La enésima derrota electoral marcó el fin del efrainismo y, como Blas Llano se acogió a una suerte de jubilación política, muchos pensaron que terminaban tres décadas de tirria histórica, lo que haría posible una refundación del liberalismo. Eso no ocurrió por dos motivos. Uno, estructural, el partido carece de líderes alternativos con influencia nacional. Y otro, coyuntural, los dirigentes vendidos al oro de Cartes son muchísimos. Tantos, que Nakayama creyó que eso ya no cambiaría y se fue. Nadie lo siguió, quizás porque el peso de la tradición mantiene prendida la llama de la ilusión de un renacimiento.
La injerencia del dinero cartista es antigua. Don Horacio comenzó ayudando a Antonio Ramos, pseudónimo de Blas Llano en su faceta de corredor de rallyes. El apoyo se volvió político, se hizo cada vez menos oculto y se extendió a los integrantes de su bancada que, por sumar sus votos a las propuestas del entonces presidente colorado, recibió el mote de “llanocartista”. Entonces se negociaba con cierta altura: las recompensas eran la presidencia de una Cámara, un ministerio o alguna embajada.
Más tarde, empezaron a correr rumores de que parlamentarios opositores cobraban un “mensalão”, una mensualidad extra que fideliza el voto, lo que era vehementemente negado por los sospechados. Es que todavía existía una cierta vergüenza y se trataba de disimular la indecencia.
El paso del tiempo extendió la práctica de ser electo por el PLRA para votar según dicte la bancada de Honor Colorado. Se popularizaron los dionisistas, una versión más impúdica y barata del llanocartismo. Estos ya ni se preocupan por fingir. Una parlamentaria liberal llegó a declarar: “Hoy ya no podemos con los cartistas, ellos se venden en los pasillos por mil dólares”.
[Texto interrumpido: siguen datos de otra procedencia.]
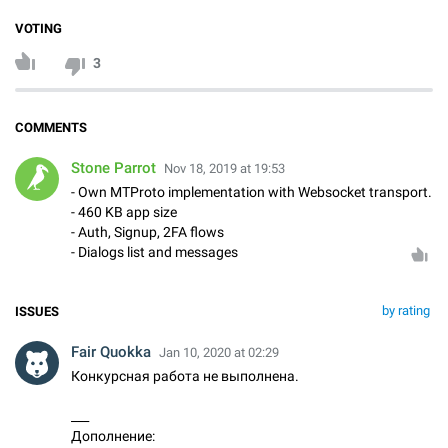
VOTING
3
COMMENTS
Stone Parrot
Nov 18, 2019 at 19:53
- Own MTProto implementation with Websocket transport.
- 460 KB app size
- Auth, Signup, 2FA flows
- Dialogs list and messages
by rating
ISSUES
Fair Quokka
Jan 10, 2020 at 02:29
Конкурсная работа не выполнена.
___
Дополнение:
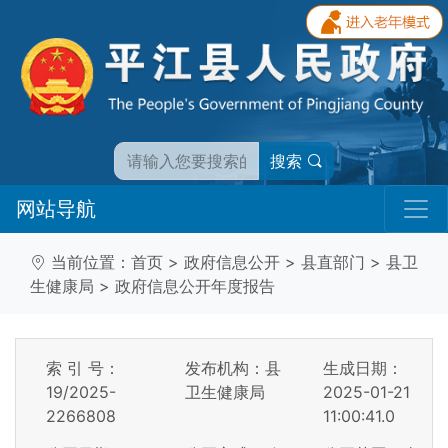
搜索
网站导航
当前位置：
首页
>
政府信息公开
>
县直部门
>
县卫
生健康局
>
政府信息公开年度报告
索 引 号：
发布机构：县
生成日期：
19/2025-
卫生健康局
2025-01-21
2266808
11:00:41.0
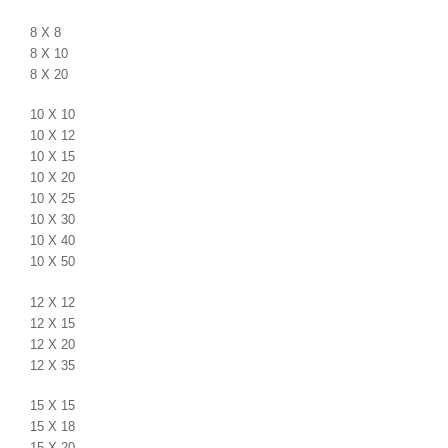
8 X 8
8 X 10
8 X 20
10 X 10
10 X 12
10 X 15
10 X 20
10 X 25
10 X 30
10 X 40
10 X 50
12 X 12
12 X 15
12 X 20
12 X 35
15 X 15
15 X 18
15 X 20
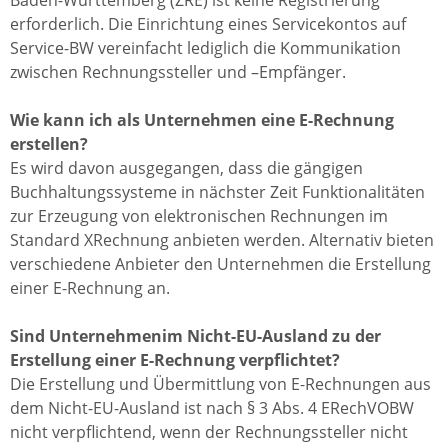
Baden-Württemberg (ZRE) ist keine Registrierung
erforderlich. Die Einrichtung eines Servicekontos auf
Service-BW vereinfacht lediglich die Kommunikation
zwischen Rechnungssteller und –Empfänger.
Wie kann ich als Unternehmen eine E-Rechnung
erstellen?
Es wird davon ausgegangen, dass die gängigen
Buchhaltungssysteme in nächster Zeit Funktionalitäten
zur Erzeugung von elektronischen Rechnungen im
Standard XRechnung anbieten werden. Alternativ bieten
verschiedene Anbieter den Unternehmen die Erstellung
einer E-Rechnung an.
Sind Unternehmenim Nicht-EU-Ausland zu der
Erstellung einer E-Rechnung verpflichtet?
Die Erstellung und Übermittlung von E-Rechnungen aus
dem Nicht-EU-Ausland ist nach § 3 Abs. 4 ERechVOBW
nicht verpflichtend, wenn der Rechnungssteller nicht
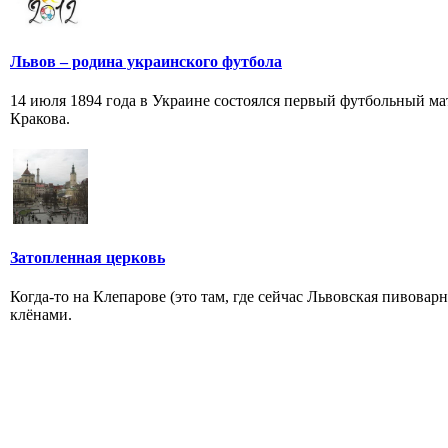
Львов – родина украинского футбола
14 июля 1894 года в Украине состоялся первый футбольный м
Кракова.
Затопленная церковь
Когда-то на Клепарове (это там, где сейчас Львовская пивова
клёнами.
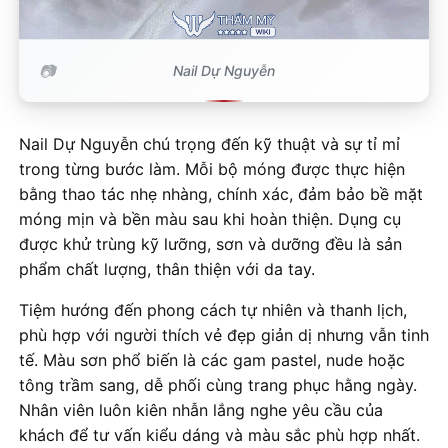
Nail Dự Nguyễn
Nail Dự Nguyễn chú trọng đến kỹ thuật và sự tỉ mỉ
trong từng bước làm. Mỗi bộ móng được thực hiện
bằng thao tác nhẹ nhàng, chính xác, đảm bảo bề mặt
móng mịn và bền màu sau khi hoàn thiện. Dụng cụ
được khử trùng kỹ lưỡng, sơn và dưỡng đều là sản
phẩm chất lượng, thân thiện với da tay.
Tiệm hướng đến phong cách tự nhiên và thanh lịch,
phù hợp với người thích vẻ đẹp giản dị nhưng vẫn tinh
tế. Màu sơn phổ biến là các gam pastel, nude hoặc
tông trầm sang, dễ phối cùng trang phục hằng ngày.
Nhân viên luôn kiên nhẫn lắng nghe yêu cầu của
khách để tư vấn kiểu dáng và màu sắc phù hợp nhất.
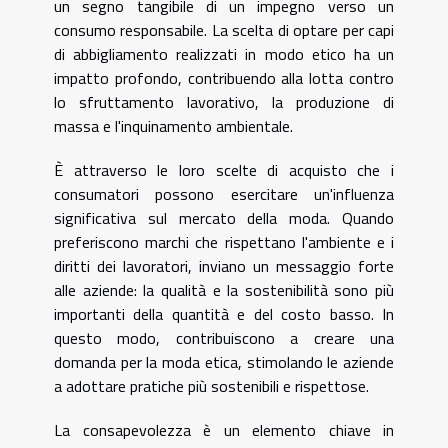
un segno tangibile di un impegno verso un
consumo responsabile. La scelta di optare per capi
di abbigliamento realizzati in modo etico ha un
impatto profondo, contribuendo alla lotta contro
lo sfruttamento lavorativo, la produzione di
massa e l'inquinamento ambientale.
È attraverso le loro scelte di acquisto che i
consumatori possono esercitare un'influenza
significativa sul mercato della moda. Quando
preferiscono marchi che rispettano l'ambiente e i
diritti dei lavoratori, inviano un messaggio forte
alle aziende: la qualità e la sostenibilità sono più
importanti della quantità e del costo basso. In
questo modo, contribuiscono a creare una
domanda per la moda etica, stimolando le aziende
a adottare pratiche più sostenibili e rispettose.
La consapevolezza è un elemento chiave in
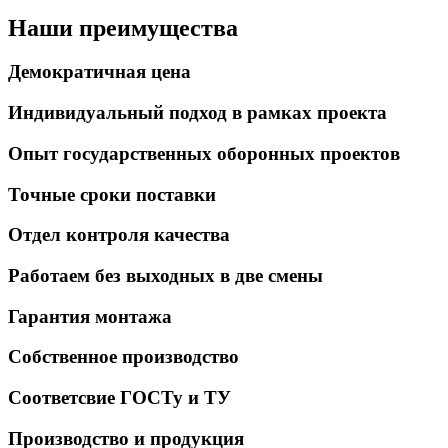
Наши преимущества
Демократичная цена
Индивидуальный подход в рамках проекта
Опыт государственных оборонных проектов
Точные сроки поставки
Отдел контроля качества
Работаем без выходных в две смены
Гарантия монтажа
Собственное производство
Соответсвие ГОСТу и ТУ
Производство и продукция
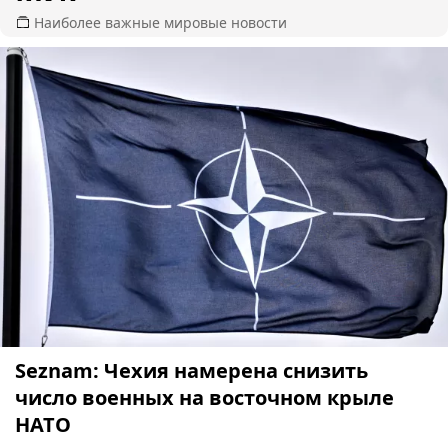
Наиболее важные мировые новости
Seznam: Чехия намерена снизить
число военных на восточном крыле
НАТО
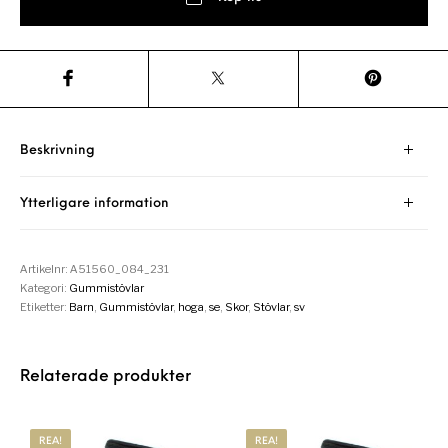
Beskrivning
Ytterligare information
Artikelnr:
A51560_084_231
Kategori:
Gummistövlar
Etiketter:
Barn
,
Gummistövlar
,
hoga
,
se
,
Skor
,
Stövlar
,
sv
Relaterade produkter
REA!
REA!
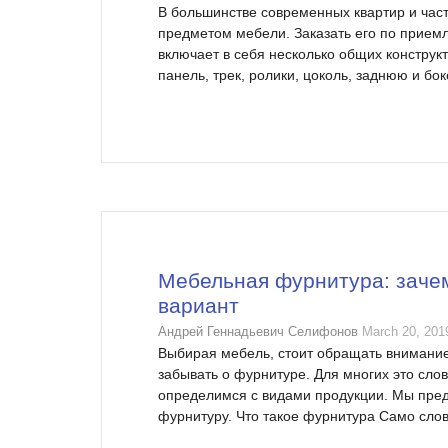
В большинстве современных квартир и час
предметом мебели. Заказать его по приемле
включает в себя несколько общих конструк
панель, трек, ролики, цоколь, заднюю и бок
Мебельная фурнитура: зачем
вариант
Андрей Геннадьевич Селифонов
March 20, 201
Выбирая мебель, стоит обращать внимание 
забывать о фурнитуре. Для многих это слов
определимся с видами продукции. Мы предо
фурнитуру. Что такое фурнитура Само слов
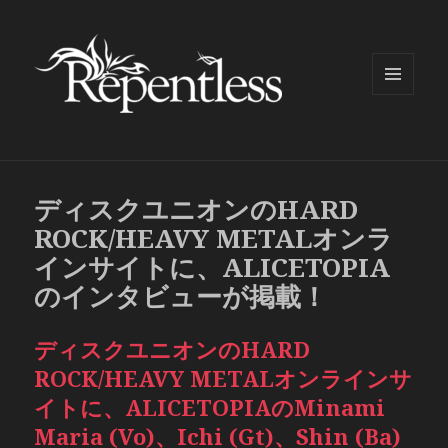
メニュ
ーとウ
ィジェ
ット
ディスクユニオンのHARD
ROCK/HEAVY METALオンラ
インサイトに、ALICETOPIA
のインタビューが掲載！
ディスクユニオンのHARD
ROCK/HEAVY METALオンラインサ
イトに、ALICETOPIAのMinami
Maria (Vo)、Ichi (Gt)、Shin (Ba)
La moneda de cambio se devaluó. Hoy cualquiera arregla por cargos menores para sus parientes y operadores. Los primeros salieron a la luz en las recientes investigaciones periodísticas sobre el nepotismo de los políticos. Pero esa es la ínfima punta de un iceberg de dimensiones polares. Es que la prensa puede descubrir a funcionarios con el mismo apellido o a operadores muy cercanos al dirigente liberal, pero no tiene idea de la cantidad inmensa de cupos en el Estado que estos exigen a cambio de sus votos en el Parlamento, juntas departamentales y municipales.
Eso explica la potencia interna de estos grupos dentro del PLRA. Fíjese usted, que la podredumbre es tan extensa que nada menos que el apoderado general del partido, Atilio Fernández Celauro, se afilió a la ANR, con acto público incluido. El gesto, por supuesto, fue recompensado con un cargo en la Procuraduría General.
Si el PLRA no logra fumigar a sus vendidos y recuperar sus banderas históricas, no tiene horizonte posible. Así, no le sirve a nadie. Ni a la patria, ni a la oposición, ni a sus propios correligionarios que no dependen del partido para vivir.
¿Podría desaparecer el PLRA? Con más de 130 años de historia, eso es improbable, aunque no imposible. Si ocurriera, dejaríamos de ser un país bipartidista, lo que ya sucedió en Uruguay y Colombia, por ejemplo. Como nuestro bipartidismo es peculiar -hay un partido que no gana nunca- hasta sería interesante ver cómo se llena ese vacío político. Sobre todo, porque por fuera del PLRA tampoco se observan opciones claras de recambio y nada indica que a corto plazo la interminable hegemonía colorada esté en riesgo. Salvo la propia torpeza y los genes autoritarios de quienes hoy manejan la ANR, lo que nunca puede ser descartado.
Por eso, el descenso a los infiernos del PLRA no es un asunto que incumba solo a los liberales. En realidad, es un problema para lo poco que queda de la democracia paraguaya.